Als Cameron daraufhin mit einer überraschenden absoluten Mehrheit im Unterhaus im Amt bestätigt wurde, führte an dem Referendum allerdings kein Weg mehr vorbei, obwohl er selbst gegen den Brexit war. Zugleich wurde zusehends klar, dass Cameron das Versprechen, einen "besseren" Deal mit Brüssel aushandeln zu können, um den Briten einen Grund zu liefern, in der Gemeinschaft zu bleiben, nicht einlösen kann. Als das Leave-Lager mit dem prominenten ehemaligen Londoner Bürgermeister Boris Johnson als Fürsprecher plötzlich auch noch mit einem Gegner auf Augenhöhe aufwarten konnte, wurde es eng.

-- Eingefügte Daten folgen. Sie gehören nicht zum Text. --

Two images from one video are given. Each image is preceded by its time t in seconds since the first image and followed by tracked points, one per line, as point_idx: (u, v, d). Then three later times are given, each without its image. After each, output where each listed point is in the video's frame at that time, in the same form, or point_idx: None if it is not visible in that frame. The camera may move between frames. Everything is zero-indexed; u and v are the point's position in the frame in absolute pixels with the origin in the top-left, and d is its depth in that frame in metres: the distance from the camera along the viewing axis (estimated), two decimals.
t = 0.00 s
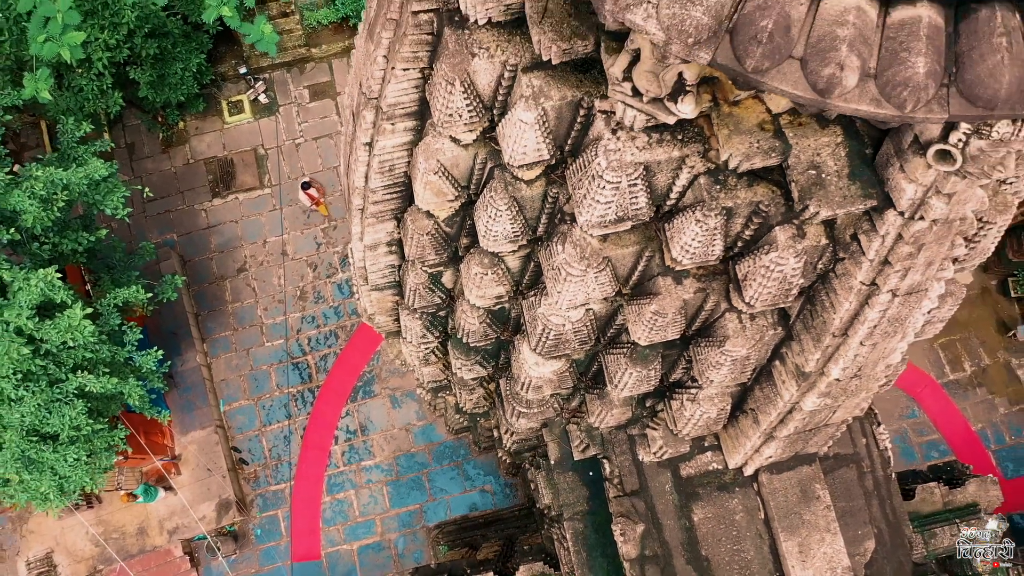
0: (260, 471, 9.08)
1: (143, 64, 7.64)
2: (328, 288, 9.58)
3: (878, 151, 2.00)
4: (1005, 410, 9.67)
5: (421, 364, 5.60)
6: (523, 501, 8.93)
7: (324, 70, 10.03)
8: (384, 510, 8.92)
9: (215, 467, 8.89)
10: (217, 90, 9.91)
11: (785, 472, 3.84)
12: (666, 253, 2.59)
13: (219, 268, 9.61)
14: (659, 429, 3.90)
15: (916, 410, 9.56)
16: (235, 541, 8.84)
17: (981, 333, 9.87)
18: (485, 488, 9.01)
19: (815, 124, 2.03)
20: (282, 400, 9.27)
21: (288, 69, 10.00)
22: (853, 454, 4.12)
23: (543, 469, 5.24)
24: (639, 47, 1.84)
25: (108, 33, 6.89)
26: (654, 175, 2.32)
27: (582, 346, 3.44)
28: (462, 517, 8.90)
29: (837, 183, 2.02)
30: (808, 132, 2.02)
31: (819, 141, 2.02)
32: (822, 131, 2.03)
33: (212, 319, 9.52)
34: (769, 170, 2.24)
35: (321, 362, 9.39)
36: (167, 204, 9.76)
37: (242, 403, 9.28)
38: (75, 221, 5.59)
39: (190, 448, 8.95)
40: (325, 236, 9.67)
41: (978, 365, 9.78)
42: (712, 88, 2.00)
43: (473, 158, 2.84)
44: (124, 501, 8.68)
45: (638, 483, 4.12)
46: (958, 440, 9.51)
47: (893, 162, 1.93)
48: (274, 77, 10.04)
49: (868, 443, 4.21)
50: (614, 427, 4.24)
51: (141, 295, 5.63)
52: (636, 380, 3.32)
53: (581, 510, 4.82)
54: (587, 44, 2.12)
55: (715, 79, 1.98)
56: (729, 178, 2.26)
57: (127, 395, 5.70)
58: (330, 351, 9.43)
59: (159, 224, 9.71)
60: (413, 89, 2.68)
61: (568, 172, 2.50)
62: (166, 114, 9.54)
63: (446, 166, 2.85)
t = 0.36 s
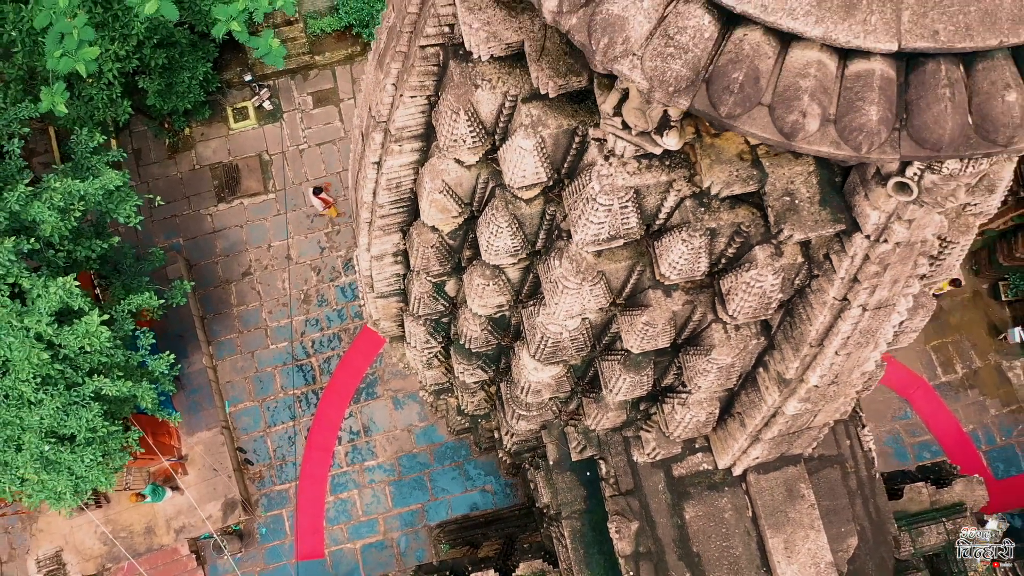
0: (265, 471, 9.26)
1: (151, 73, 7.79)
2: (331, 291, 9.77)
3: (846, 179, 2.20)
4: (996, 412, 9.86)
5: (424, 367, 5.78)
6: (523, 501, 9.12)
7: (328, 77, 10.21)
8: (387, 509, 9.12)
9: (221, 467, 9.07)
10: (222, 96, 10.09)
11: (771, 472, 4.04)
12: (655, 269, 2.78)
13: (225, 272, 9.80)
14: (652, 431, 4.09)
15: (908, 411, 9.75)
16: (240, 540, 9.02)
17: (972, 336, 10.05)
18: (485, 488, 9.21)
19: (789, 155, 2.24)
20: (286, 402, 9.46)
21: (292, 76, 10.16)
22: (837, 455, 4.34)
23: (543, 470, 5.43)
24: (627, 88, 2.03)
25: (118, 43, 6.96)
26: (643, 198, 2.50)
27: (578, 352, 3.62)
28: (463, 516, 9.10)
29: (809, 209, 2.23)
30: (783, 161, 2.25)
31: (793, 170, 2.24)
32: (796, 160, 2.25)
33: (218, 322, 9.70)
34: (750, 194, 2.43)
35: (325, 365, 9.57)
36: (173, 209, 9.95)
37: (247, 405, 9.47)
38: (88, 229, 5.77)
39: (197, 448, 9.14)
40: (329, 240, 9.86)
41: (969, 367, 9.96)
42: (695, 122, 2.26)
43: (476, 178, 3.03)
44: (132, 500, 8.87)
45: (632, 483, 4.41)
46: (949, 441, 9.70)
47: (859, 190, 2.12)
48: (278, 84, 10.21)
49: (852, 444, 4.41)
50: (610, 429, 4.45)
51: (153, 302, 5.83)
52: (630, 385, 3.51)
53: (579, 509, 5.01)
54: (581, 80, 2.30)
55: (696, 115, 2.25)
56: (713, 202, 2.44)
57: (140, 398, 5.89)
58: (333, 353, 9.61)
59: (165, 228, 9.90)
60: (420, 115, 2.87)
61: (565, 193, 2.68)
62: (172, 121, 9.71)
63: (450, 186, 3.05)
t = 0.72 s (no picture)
0: (270, 463, 9.50)
1: (159, 74, 7.95)
2: (335, 287, 9.97)
3: (819, 197, 2.40)
4: (986, 404, 10.08)
5: (428, 363, 5.98)
6: (523, 491, 9.38)
7: (331, 75, 10.36)
8: (390, 500, 9.38)
9: (228, 459, 9.31)
10: (227, 95, 10.24)
11: (758, 464, 4.25)
12: (646, 275, 2.98)
13: (230, 267, 9.99)
14: (646, 425, 4.29)
15: (900, 404, 9.97)
16: (247, 529, 9.22)
17: (963, 331, 10.26)
18: (486, 479, 9.47)
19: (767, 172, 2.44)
20: (291, 395, 9.69)
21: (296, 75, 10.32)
22: (821, 447, 4.55)
23: (542, 461, 5.66)
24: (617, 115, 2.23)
25: (127, 46, 7.13)
26: (634, 210, 2.69)
27: (575, 350, 3.81)
28: (465, 506, 9.37)
29: (785, 223, 2.43)
30: (761, 180, 2.45)
31: (769, 189, 2.43)
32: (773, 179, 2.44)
33: (223, 316, 9.91)
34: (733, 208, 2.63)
35: (329, 358, 9.79)
36: (179, 206, 10.13)
37: (253, 398, 9.69)
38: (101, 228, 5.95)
39: (204, 441, 9.37)
40: (332, 237, 10.05)
41: (961, 361, 10.17)
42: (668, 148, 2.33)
43: (478, 188, 3.22)
44: (142, 491, 9.11)
45: (627, 474, 4.58)
46: (940, 433, 9.93)
47: (829, 208, 2.31)
48: (281, 83, 10.36)
49: (836, 437, 4.63)
50: (606, 422, 4.67)
51: (165, 300, 6.03)
52: (624, 382, 3.72)
53: (576, 499, 5.24)
54: (575, 104, 2.48)
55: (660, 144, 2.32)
56: (698, 214, 2.64)
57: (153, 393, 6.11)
58: (337, 347, 9.83)
59: (171, 225, 10.09)
60: (426, 130, 3.05)
61: (561, 205, 2.87)
62: (178, 120, 9.87)
63: (454, 196, 3.25)
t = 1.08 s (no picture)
0: (278, 424, 9.93)
1: (163, 45, 8.01)
2: (339, 254, 10.24)
3: (796, 182, 2.60)
4: (974, 367, 10.37)
5: (432, 329, 6.23)
6: (523, 452, 9.83)
7: (332, 44, 10.39)
8: (394, 460, 9.87)
9: (237, 421, 9.71)
10: (230, 63, 10.28)
11: (744, 426, 4.52)
12: (638, 252, 3.18)
13: (236, 235, 10.21)
14: (639, 389, 4.53)
15: (890, 367, 10.31)
16: (256, 488, 9.70)
17: (954, 297, 10.50)
18: (488, 440, 9.95)
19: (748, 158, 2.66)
20: (297, 359, 10.04)
21: (298, 43, 10.36)
22: (805, 410, 4.81)
23: (542, 423, 5.98)
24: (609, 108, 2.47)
25: (132, 18, 7.21)
26: (627, 192, 2.89)
27: (573, 319, 4.05)
28: (467, 466, 9.86)
29: (764, 208, 2.65)
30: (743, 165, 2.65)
31: (751, 176, 2.64)
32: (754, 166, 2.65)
33: (230, 282, 10.17)
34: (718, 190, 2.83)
35: (333, 324, 10.11)
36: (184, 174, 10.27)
37: (261, 361, 10.05)
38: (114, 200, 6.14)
39: (213, 403, 9.73)
40: (335, 204, 10.26)
41: (950, 327, 10.44)
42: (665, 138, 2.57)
43: (481, 168, 3.41)
44: (156, 451, 9.51)
45: (622, 436, 4.97)
46: (928, 396, 10.27)
47: (805, 194, 2.51)
48: (283, 51, 10.39)
49: (820, 401, 4.90)
50: (602, 388, 4.97)
51: (179, 270, 6.26)
52: (618, 350, 3.97)
53: (574, 459, 5.57)
54: (571, 96, 2.61)
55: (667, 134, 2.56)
56: (686, 196, 2.84)
57: (167, 358, 6.38)
58: (342, 313, 10.14)
59: (177, 192, 10.23)
60: (432, 113, 3.23)
61: (560, 186, 3.05)
62: (182, 88, 9.95)
63: (458, 175, 3.44)
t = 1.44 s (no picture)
0: (286, 383, 10.54)
1: (168, 11, 8.08)
2: (343, 218, 10.61)
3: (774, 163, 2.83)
4: (962, 328, 10.69)
5: (436, 293, 6.52)
6: (523, 410, 10.35)
7: (334, 8, 10.53)
8: (399, 417, 10.48)
9: (246, 380, 10.29)
10: (233, 28, 10.36)
11: (731, 385, 4.80)
12: (631, 224, 3.42)
13: (242, 199, 10.50)
14: (634, 351, 4.81)
15: (881, 328, 10.63)
16: (265, 445, 10.39)
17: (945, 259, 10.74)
18: (489, 398, 10.51)
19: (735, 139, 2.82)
20: (303, 320, 10.58)
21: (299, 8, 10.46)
22: (789, 370, 5.02)
23: (542, 382, 6.33)
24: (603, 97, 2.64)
25: None
26: (621, 170, 3.11)
27: (571, 286, 4.31)
28: (469, 423, 10.43)
29: (746, 186, 2.88)
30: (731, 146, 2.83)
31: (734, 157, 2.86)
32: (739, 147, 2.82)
33: (237, 245, 10.55)
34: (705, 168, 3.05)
35: (338, 286, 10.58)
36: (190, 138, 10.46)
37: (268, 323, 10.58)
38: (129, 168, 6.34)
39: (222, 363, 10.30)
40: (340, 167, 10.56)
41: (941, 289, 10.72)
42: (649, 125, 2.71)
43: (485, 145, 3.62)
44: (172, 409, 10.05)
45: (617, 394, 5.33)
46: (918, 356, 10.63)
47: (783, 174, 2.73)
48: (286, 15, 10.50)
49: (804, 361, 5.14)
50: (598, 349, 5.27)
51: (194, 237, 6.50)
52: (613, 314, 4.24)
53: (572, 416, 5.95)
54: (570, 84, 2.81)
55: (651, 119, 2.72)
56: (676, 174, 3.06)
57: (183, 321, 6.63)
58: (347, 276, 10.59)
59: (184, 156, 10.47)
60: (438, 94, 3.43)
61: (559, 164, 3.27)
62: (186, 54, 10.06)
63: (463, 152, 3.65)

Perfektes Material für eine fatale Erzählung
Bei alledem ist es nicht so, dass Cameron von diesen Ereignissen schlichtweg überrumpelt wurde. Er nahm sie als Risiko in Kauf – fahrlässig, wie er jetzt einsehen muss.
Dass es ihm nicht gelang, die EU-Gegner bei entscheidenden Fragen für das Referendum abzuholen, kommt hinzu - sei es nun das Thema der Migration oder die Brüsseler Bürokratie. Die Kampagne der Brexit-Gegner beschränkte sich weitgehend darauf, vor den wirtschaftlichen Folgen einen EU-Austritts zu warnen.

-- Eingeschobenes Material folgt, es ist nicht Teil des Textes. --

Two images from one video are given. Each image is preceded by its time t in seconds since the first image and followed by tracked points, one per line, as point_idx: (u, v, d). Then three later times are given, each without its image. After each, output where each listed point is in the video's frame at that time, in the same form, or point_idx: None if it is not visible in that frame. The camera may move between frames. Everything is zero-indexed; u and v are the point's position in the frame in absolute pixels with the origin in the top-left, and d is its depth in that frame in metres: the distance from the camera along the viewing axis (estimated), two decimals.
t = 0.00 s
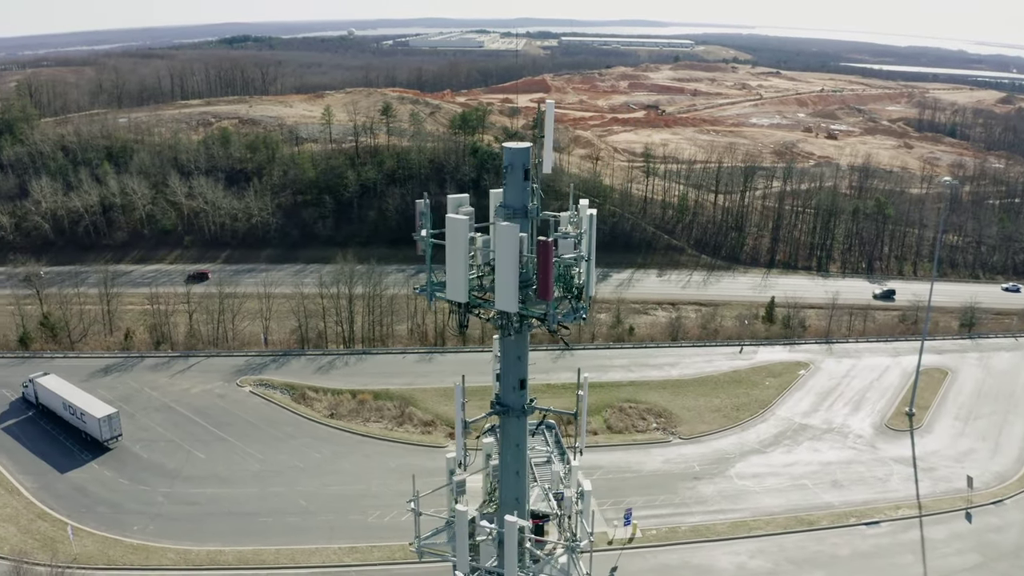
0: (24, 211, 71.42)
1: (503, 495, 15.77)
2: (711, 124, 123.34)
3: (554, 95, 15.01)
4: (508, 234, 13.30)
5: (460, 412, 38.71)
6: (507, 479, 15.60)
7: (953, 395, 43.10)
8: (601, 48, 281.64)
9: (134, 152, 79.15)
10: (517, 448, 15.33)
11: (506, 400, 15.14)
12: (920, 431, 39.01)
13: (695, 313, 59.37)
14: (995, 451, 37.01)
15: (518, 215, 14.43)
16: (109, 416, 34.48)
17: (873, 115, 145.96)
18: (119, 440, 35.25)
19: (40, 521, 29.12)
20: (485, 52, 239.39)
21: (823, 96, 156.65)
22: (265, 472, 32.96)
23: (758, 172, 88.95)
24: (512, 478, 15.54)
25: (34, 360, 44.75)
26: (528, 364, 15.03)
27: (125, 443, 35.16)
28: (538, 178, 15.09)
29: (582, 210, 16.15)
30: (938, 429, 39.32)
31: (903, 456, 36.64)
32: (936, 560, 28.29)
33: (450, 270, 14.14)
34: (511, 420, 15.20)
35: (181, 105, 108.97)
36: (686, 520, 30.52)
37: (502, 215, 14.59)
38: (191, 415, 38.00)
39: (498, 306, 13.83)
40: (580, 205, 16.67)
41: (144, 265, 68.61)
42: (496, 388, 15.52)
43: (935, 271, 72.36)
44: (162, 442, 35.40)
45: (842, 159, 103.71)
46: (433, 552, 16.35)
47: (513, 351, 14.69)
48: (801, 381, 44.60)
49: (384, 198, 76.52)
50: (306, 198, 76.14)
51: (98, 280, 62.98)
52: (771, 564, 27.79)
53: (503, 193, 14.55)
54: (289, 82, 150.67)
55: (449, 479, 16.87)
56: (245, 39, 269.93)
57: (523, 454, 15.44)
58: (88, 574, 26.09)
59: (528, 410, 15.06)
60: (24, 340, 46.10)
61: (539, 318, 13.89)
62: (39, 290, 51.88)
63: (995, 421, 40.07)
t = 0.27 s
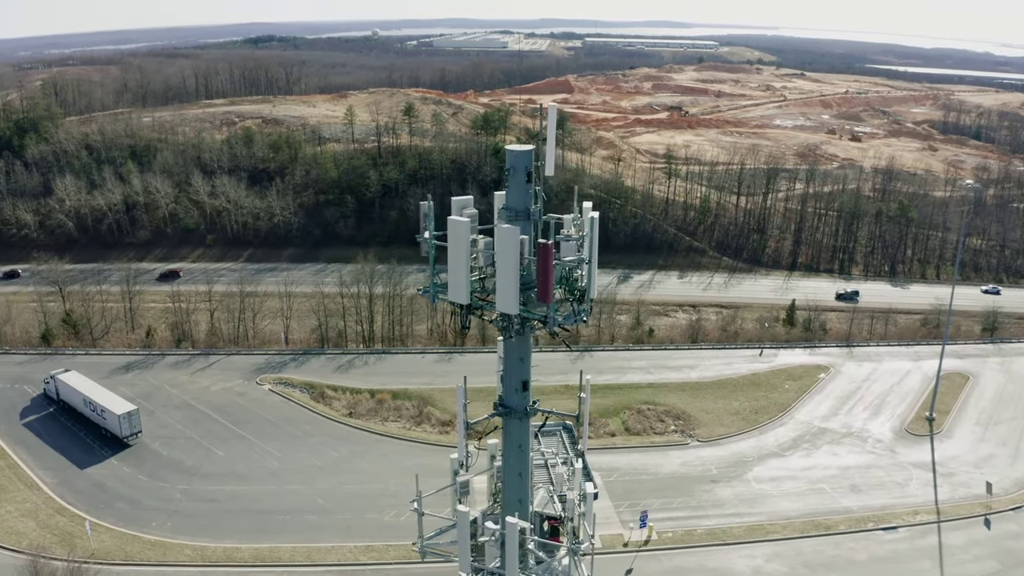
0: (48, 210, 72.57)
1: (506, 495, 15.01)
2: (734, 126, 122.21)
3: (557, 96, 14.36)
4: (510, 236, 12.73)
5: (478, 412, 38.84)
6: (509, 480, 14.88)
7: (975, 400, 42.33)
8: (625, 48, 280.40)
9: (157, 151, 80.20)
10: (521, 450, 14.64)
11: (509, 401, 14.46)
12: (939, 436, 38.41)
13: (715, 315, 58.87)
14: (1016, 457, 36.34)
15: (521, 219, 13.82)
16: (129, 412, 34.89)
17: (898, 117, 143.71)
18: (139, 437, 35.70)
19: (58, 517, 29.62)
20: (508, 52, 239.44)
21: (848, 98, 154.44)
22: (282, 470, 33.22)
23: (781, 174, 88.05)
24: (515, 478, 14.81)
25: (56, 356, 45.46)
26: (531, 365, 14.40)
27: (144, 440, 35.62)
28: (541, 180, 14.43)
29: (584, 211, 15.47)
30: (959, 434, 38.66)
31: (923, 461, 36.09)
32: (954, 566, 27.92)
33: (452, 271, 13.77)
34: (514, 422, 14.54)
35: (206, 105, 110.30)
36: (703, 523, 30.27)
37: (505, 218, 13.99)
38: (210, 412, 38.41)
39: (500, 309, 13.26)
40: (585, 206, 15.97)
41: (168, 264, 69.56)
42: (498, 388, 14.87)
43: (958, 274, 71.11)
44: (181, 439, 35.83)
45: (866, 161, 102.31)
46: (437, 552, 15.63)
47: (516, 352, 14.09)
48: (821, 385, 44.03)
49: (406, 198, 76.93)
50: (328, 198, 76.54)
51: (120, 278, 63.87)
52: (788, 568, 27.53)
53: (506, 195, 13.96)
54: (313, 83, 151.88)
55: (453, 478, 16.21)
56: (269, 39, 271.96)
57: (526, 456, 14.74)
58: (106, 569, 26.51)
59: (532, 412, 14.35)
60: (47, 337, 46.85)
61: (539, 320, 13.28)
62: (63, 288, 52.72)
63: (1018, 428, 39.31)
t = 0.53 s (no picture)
0: (69, 207, 73.55)
1: (509, 497, 14.94)
2: (755, 127, 121.13)
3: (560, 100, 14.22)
4: (511, 239, 12.63)
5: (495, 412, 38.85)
6: (512, 482, 14.81)
7: (995, 405, 41.59)
8: (646, 49, 278.99)
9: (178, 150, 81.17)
10: (523, 452, 14.52)
11: (512, 403, 14.32)
12: (958, 440, 37.80)
13: (734, 317, 58.36)
14: None
15: (523, 221, 13.71)
16: (147, 410, 35.30)
17: (920, 119, 141.73)
18: (156, 434, 36.11)
19: (75, 512, 30.06)
20: (530, 52, 239.24)
21: (870, 99, 152.45)
22: (298, 468, 33.46)
23: (801, 177, 87.13)
24: (517, 480, 14.72)
25: (76, 354, 46.14)
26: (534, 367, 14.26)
27: (161, 437, 36.01)
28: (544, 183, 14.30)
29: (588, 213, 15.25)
30: (977, 439, 38.01)
31: (941, 465, 35.54)
32: (970, 572, 27.46)
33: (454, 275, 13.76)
34: (517, 424, 14.41)
35: (228, 104, 111.43)
36: (717, 526, 30.04)
37: (507, 220, 13.89)
38: (227, 410, 38.80)
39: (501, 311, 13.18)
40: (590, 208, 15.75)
41: (188, 262, 70.37)
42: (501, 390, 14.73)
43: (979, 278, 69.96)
44: (199, 436, 36.21)
45: (888, 164, 100.94)
46: (439, 553, 15.20)
47: (518, 354, 13.96)
48: (839, 388, 43.48)
49: (425, 198, 77.13)
50: (349, 198, 76.79)
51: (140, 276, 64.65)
52: (802, 573, 27.24)
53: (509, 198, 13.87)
54: (335, 82, 152.83)
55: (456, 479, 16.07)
56: (291, 39, 273.68)
57: (528, 458, 14.63)
58: (122, 564, 26.85)
59: (536, 414, 14.23)
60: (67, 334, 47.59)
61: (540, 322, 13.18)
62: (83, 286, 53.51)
63: None
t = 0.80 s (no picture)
0: (93, 205, 74.61)
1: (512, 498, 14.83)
2: (780, 128, 119.80)
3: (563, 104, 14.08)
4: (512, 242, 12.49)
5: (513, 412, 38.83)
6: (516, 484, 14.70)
7: (1018, 411, 40.76)
8: (671, 49, 277.25)
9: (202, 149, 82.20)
10: (527, 454, 14.38)
11: (515, 406, 14.17)
12: (979, 446, 37.10)
13: (756, 320, 57.77)
14: None
15: (526, 225, 13.57)
16: (167, 407, 35.86)
17: (946, 121, 139.31)
18: (176, 431, 36.59)
19: (94, 507, 30.50)
20: (554, 52, 238.82)
21: (896, 101, 150.11)
22: (317, 466, 33.70)
23: (825, 179, 86.05)
24: (521, 482, 14.60)
25: (98, 350, 46.88)
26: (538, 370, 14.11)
27: (181, 434, 36.49)
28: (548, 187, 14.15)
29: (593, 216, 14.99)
30: (999, 445, 37.28)
31: (962, 471, 34.88)
32: None
33: (455, 274, 13.62)
34: (520, 426, 14.28)
35: (252, 103, 112.59)
36: (734, 529, 29.74)
37: (510, 224, 13.76)
38: (247, 407, 39.21)
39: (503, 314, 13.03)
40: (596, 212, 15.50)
41: (211, 260, 71.20)
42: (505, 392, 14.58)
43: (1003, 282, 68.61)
44: (218, 433, 36.62)
45: (913, 166, 99.30)
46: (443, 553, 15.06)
47: (521, 357, 13.81)
48: (860, 392, 42.83)
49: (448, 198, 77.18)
50: (371, 197, 77.08)
51: (163, 273, 65.51)
52: None
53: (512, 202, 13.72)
54: (359, 82, 153.77)
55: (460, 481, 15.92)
56: (317, 38, 275.53)
57: (532, 460, 14.51)
58: (139, 560, 27.16)
59: (539, 417, 14.08)
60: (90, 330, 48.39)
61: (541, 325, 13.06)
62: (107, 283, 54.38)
63: None
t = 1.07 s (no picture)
0: (117, 203, 75.78)
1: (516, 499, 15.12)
2: (803, 130, 118.37)
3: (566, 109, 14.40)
4: (514, 245, 12.81)
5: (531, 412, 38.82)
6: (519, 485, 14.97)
7: None
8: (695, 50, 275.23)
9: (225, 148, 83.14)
10: (529, 456, 14.64)
11: (518, 408, 14.42)
12: (999, 452, 36.43)
13: (777, 322, 57.13)
14: None
15: (529, 227, 13.87)
16: (187, 404, 36.21)
17: (972, 123, 136.85)
18: (195, 428, 36.98)
19: (114, 503, 30.96)
20: (577, 53, 238.18)
21: (921, 104, 147.76)
22: (335, 464, 33.93)
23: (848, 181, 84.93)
24: (524, 483, 14.87)
25: (120, 347, 47.62)
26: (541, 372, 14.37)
27: (200, 431, 36.86)
28: (551, 190, 14.43)
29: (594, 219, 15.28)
30: (1021, 451, 36.56)
31: (982, 477, 34.25)
32: None
33: (458, 276, 13.83)
34: (523, 429, 14.52)
35: (275, 103, 113.56)
36: (751, 532, 29.45)
37: (513, 226, 14.06)
38: (266, 405, 39.61)
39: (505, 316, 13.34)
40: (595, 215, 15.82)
41: (234, 258, 71.98)
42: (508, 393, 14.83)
43: None
44: (237, 431, 36.99)
45: (938, 169, 97.63)
46: (445, 553, 15.92)
47: (523, 359, 14.07)
48: (881, 397, 42.18)
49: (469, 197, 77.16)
50: (393, 197, 77.48)
51: (185, 271, 66.34)
52: None
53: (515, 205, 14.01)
54: (382, 82, 154.40)
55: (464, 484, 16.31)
56: (341, 38, 277.12)
57: (535, 461, 14.77)
58: (157, 555, 27.49)
59: (543, 418, 14.34)
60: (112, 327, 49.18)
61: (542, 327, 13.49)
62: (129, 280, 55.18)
63: None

Das perfekte Material für die Erzählung des großen Zockers liefert dann noch Camerons eigene Biografie. Der Noch-Premier nannte seinen Lebenslauf einmal selbst "scheußlich privilegiert". Der Sohn eines Börsenmaklers ging auf die Eliteschule Eton, studierte in Oxford. Viele sagen ihm nach, den Wohlhabenden in der Welt, die als Mitverursacher der globale Banken- und Finanzkrise Großbritannien so geschadet haben, ein wenig zu nahe zu stehen.
Dass sich die britische Wirtschaft seit Camerons Amtsantritt 2010 wieder erholt hat, im vergangenen Jahr um 2,9 Prozent wuchs und die Inflationsrate einen Tiefstand erreichte, dürfte angesichts der Turbulenzen, die jetzt auf die britische Wirtschaft zukommen, schnell in Vergessenheit geraten.